Danilo a également essuyé des refus. Mais à chaque entretien, il parlait de ses années dans l’entreprise avec gratitude pour ce qu’il avait appris. Il parlait de l’avenir avec un optimisme prudent, mais sincère. Il ne niait pas la difficulté de la situation, mais son identité n’était pas définie par elle.
Deux mois plus tard, Danilo a reçu une offre. Ce n’était pas pour le même poste ou avec le même salaire qu’avant. C’était un nouveau départ, dans une entreprise plus petite, mais avec une culture qu’il admirait. C’était une porte.
En annonçant la nouvelle à sa femme, il a ressenti une joie profonde. Il avait trouvé la vie. Non pas parce qu’il avait trouvé un nouvel emploi, mais parce que, dans le processus, il avait trouvé une résilience qu’il ne savait pas posséder. Il avait trouvé la paix au milieu de l’incertitude. Il avait trouvé la faveur du Seigneur, non pas sous la forme d’une vie sans problèmes, mais sous la forme d’une force pour les traverser.
Un jour, il a rencontré Gilson au supermarché.
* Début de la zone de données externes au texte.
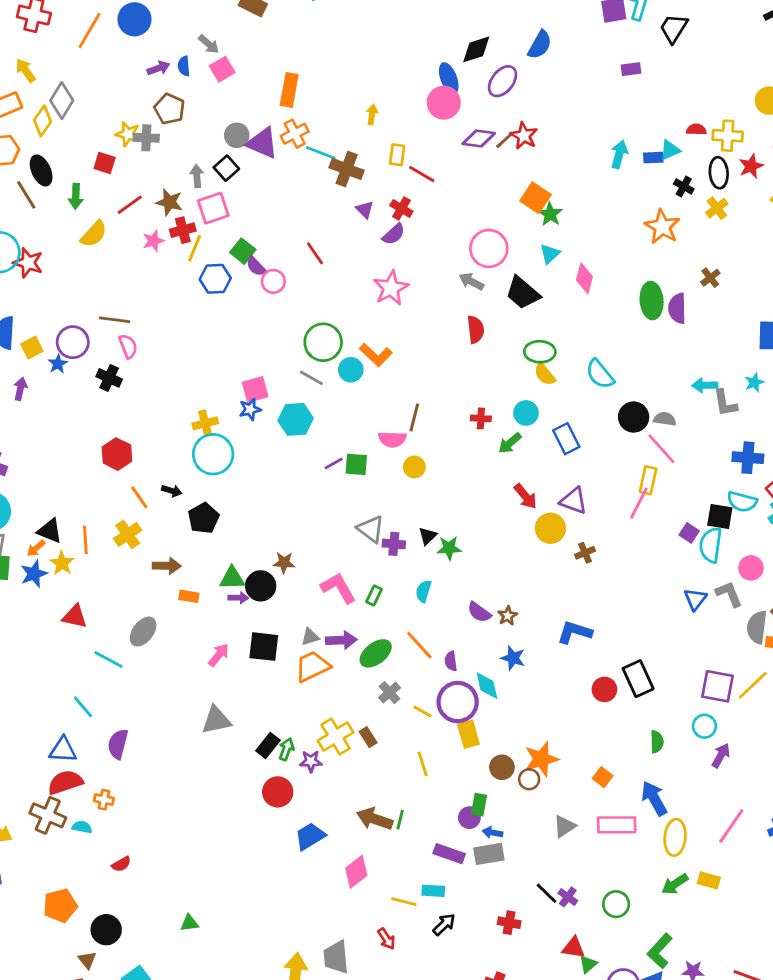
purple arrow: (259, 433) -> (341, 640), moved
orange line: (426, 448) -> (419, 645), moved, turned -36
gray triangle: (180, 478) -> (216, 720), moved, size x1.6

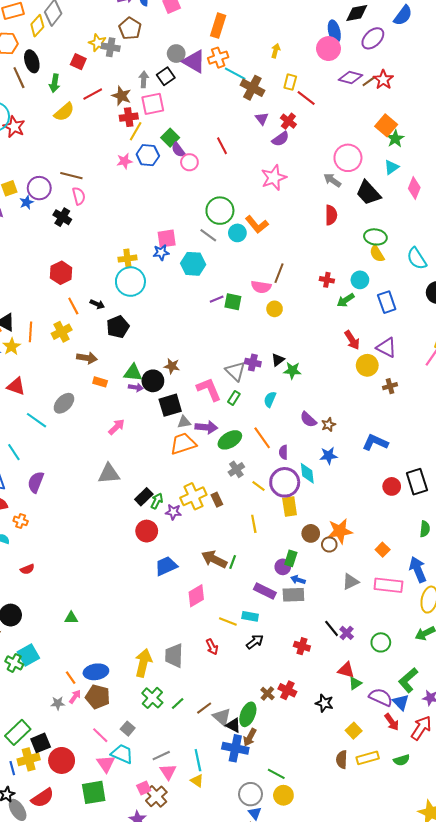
pink star: (153, 241) -> (124, 161), moved
gray triangle: (371, 529) -> (235, 371), moved
black square: (264, 647) -> (170, 405), moved, turned -30
blue star: (513, 658) -> (329, 456), turned -30

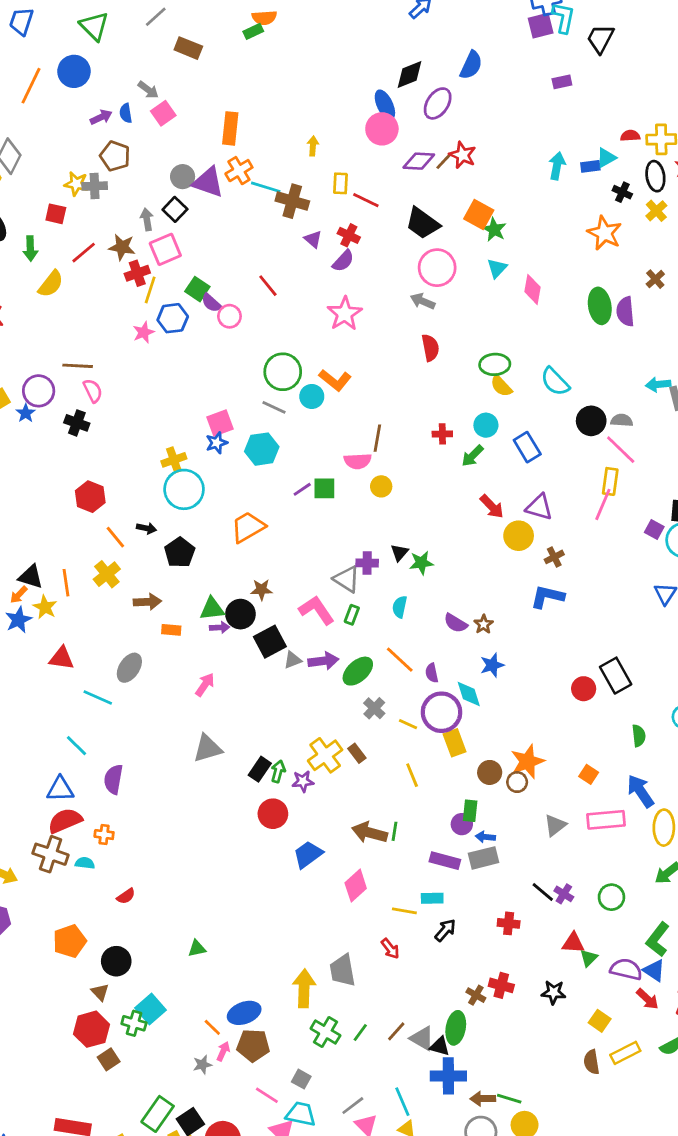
black trapezoid: (368, 193) -> (423, 223), moved
blue L-shape: (375, 443) -> (547, 597), moved
orange trapezoid: (183, 444) -> (248, 527), moved
brown arrow: (250, 737) -> (483, 1099), moved, turned 72

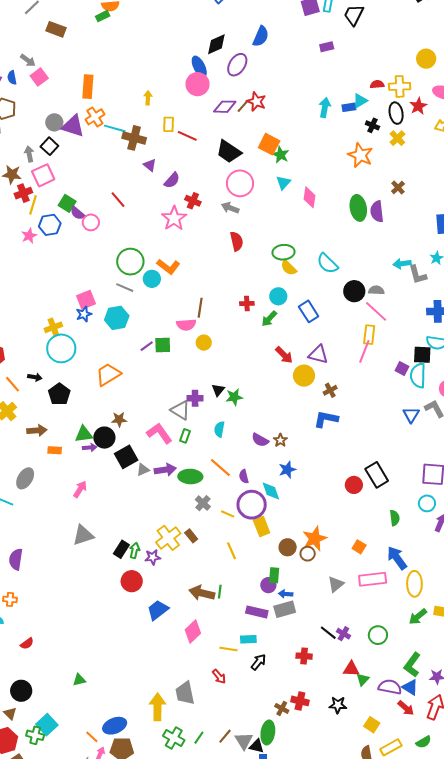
red cross: (349, 235) -> (193, 201), moved
green ellipse: (358, 671) -> (190, 477), turned 45
gray triangle: (422, 1038) -> (244, 741), turned 30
Gilson avait l’air plus vieux, abattu.
“J’ai entendu parler de ton nouvel emploi”, a dit Gilson, avec une pointe d’envie. “Tu as toujours eu plus de chance que moi.”
Danilo a regardé son ancien collègue avec compassion.
“Ce n’était pas de la chance, Gilson”, dit-il gentiment. “Nous avons tous les deux étés touchés par la même tempête. La seule différence est que, dans l’obscurité, j’ai décidé de continuer à veiller, en attendant la lumière du matin. Toi, malheureusement, tu as décidé de fermer la porte.”